What I am having difficulty in understand is the following point : Why should the EM algorithm be any more suited for optimizing "Multi-Modal" functions compared to Gradient Descent?
That is, by considering the mathematical properties of "Multi-Modal" functions, the EM algorithm and Gradient Descent - how can we use these mathematical properties to rationalize why the EM algorithm is more suited for optimizing "Multi-Modal" functions compared to Gradient Descent?
Thanks!
Note: My guess is that perhaps the EM algorithm might be "less computationally expensive" compared to Gradient Descent?

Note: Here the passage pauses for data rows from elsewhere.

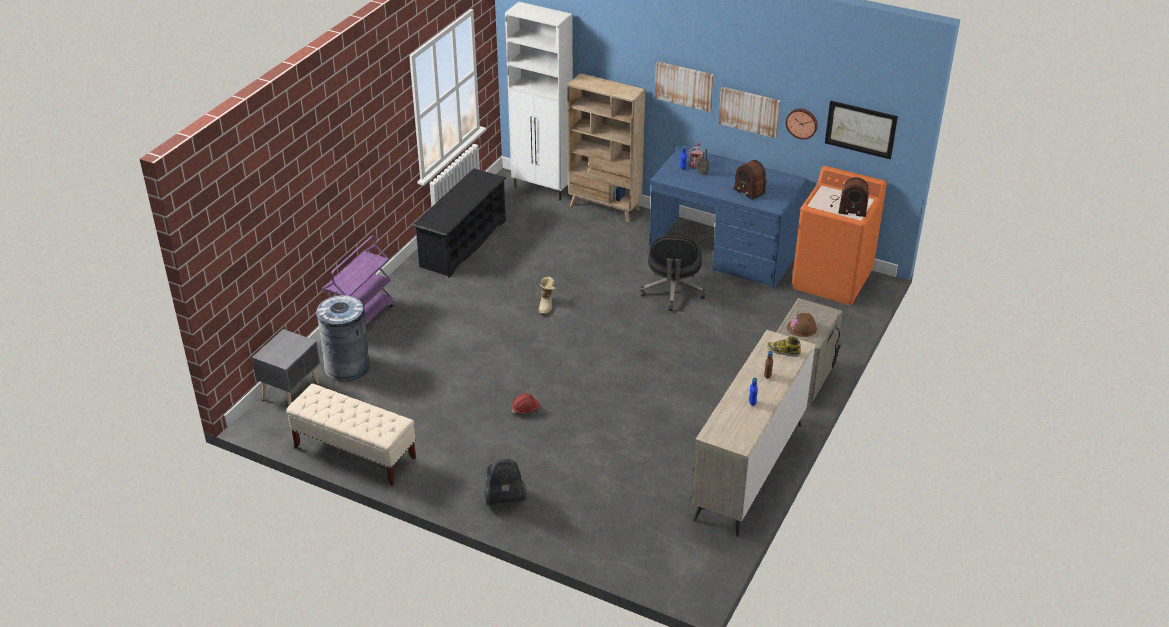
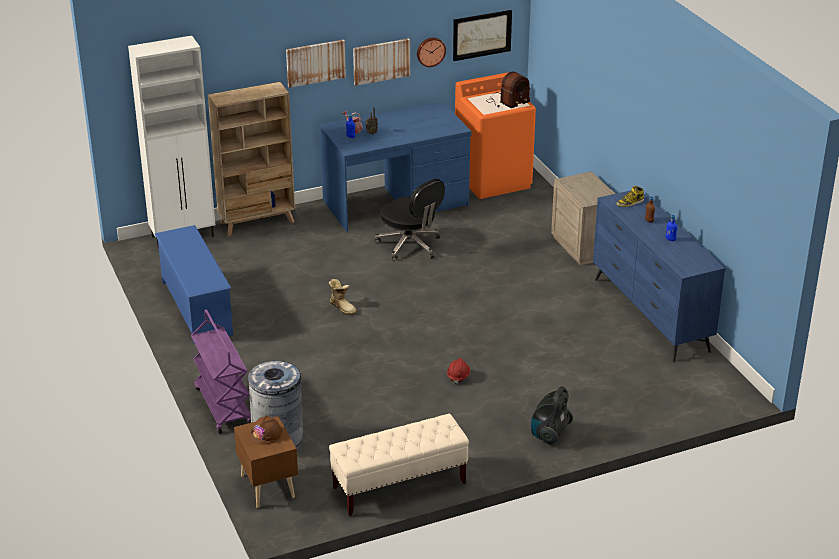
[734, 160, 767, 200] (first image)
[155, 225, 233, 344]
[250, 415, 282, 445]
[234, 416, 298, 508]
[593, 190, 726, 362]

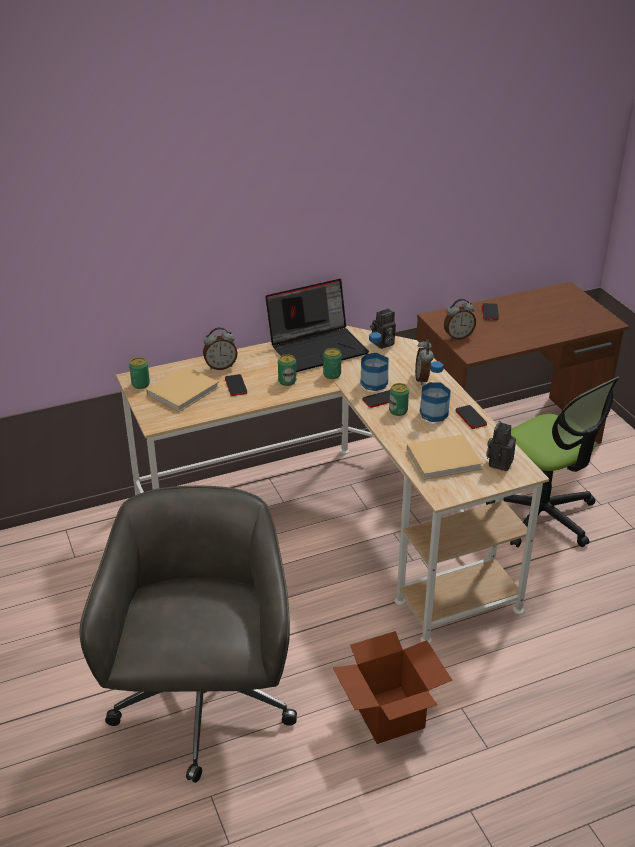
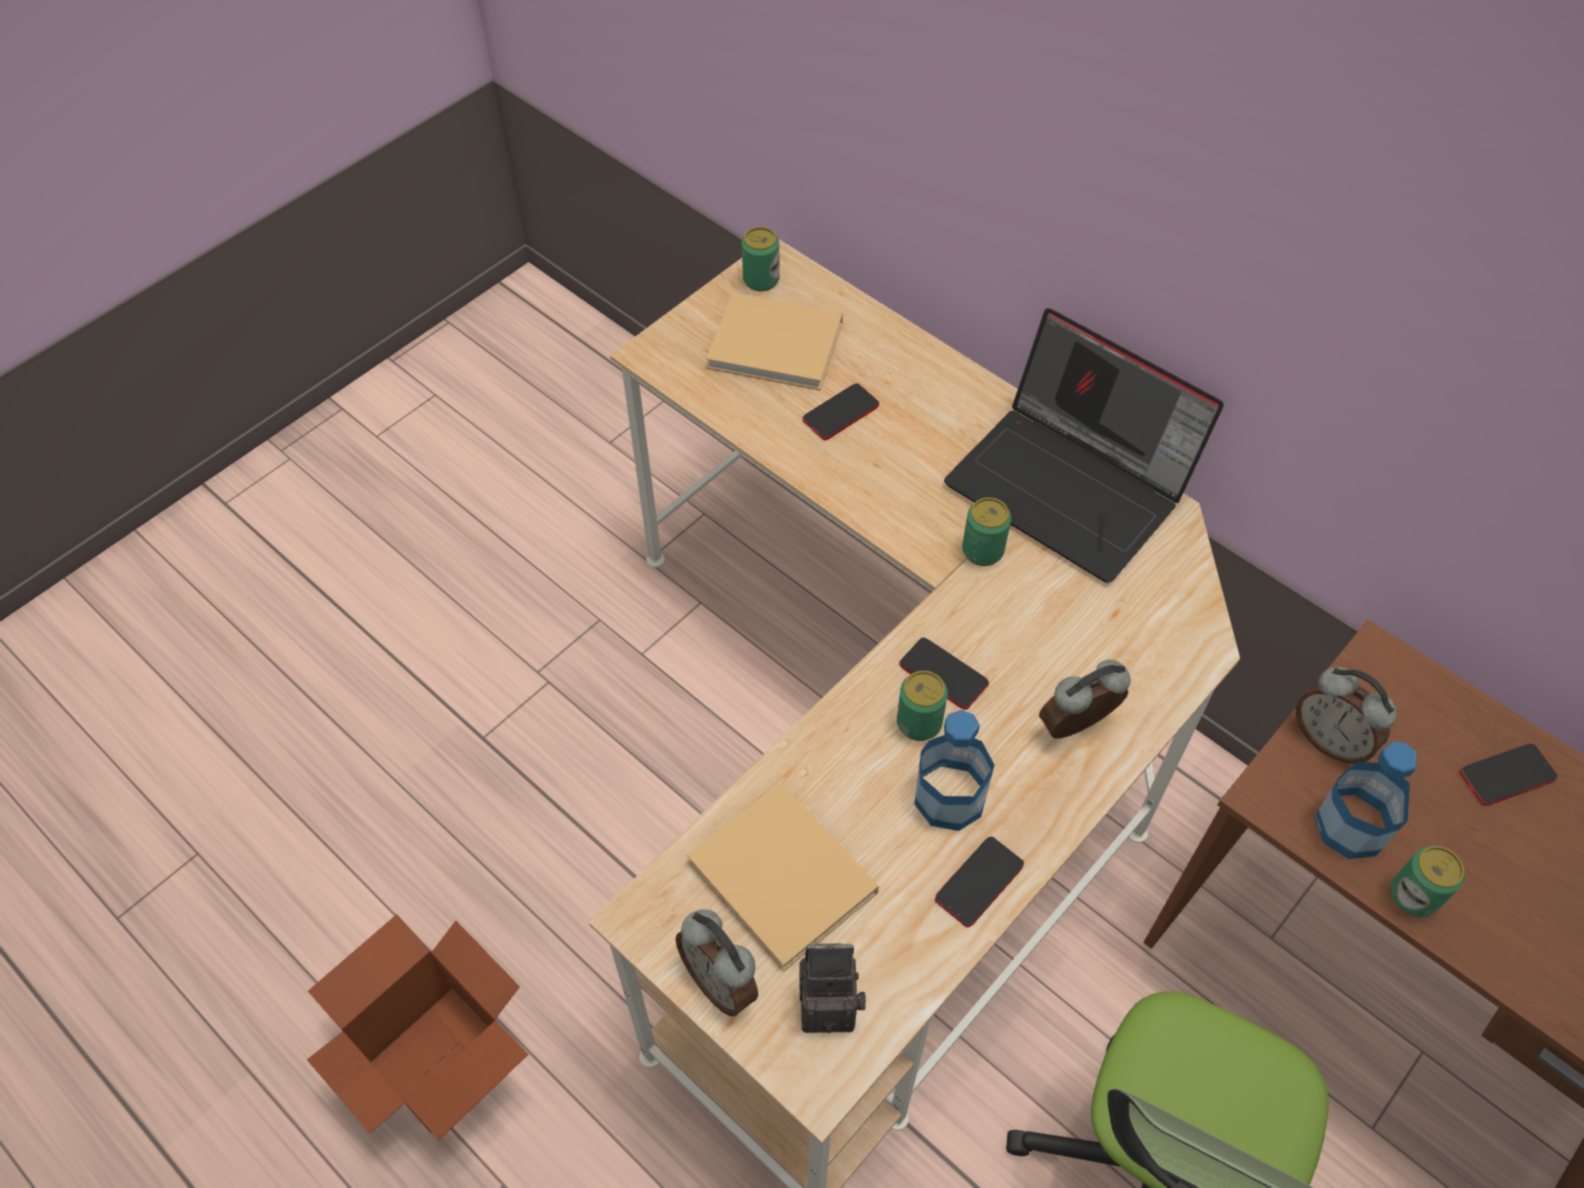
[370, 308, 396, 349] (first image)
[675, 909, 758, 1017]
[1314, 741, 1417, 859]
[1391, 846, 1465, 917]
[80, 486, 297, 783] (first image)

Do either of these algorithms have any theoretical convergence properties that could be used to explain the traditional preference of EM over Gradient Descent in "Multi-Modal" FUnctions?
References:
Thanks!
You’re fixated with gradient descent… Gradient descent is by far the worst possible optimization algorithm ever - unless you qualify it better by describing which “improved” variant of gradient descent we are talking about, whatever that means.
It’s no surprise that EM is superior. Is BFGS superior to gradient descent? Most likely it is. Is SLSQP superior to gradient descent? Most likely it is. Is GRG superior to gradient descent? Most likely it is.
Do you have a single computational experiment - excluding idiotic simple quadratic objective functions - that shows gradient descent outperforming all other methods?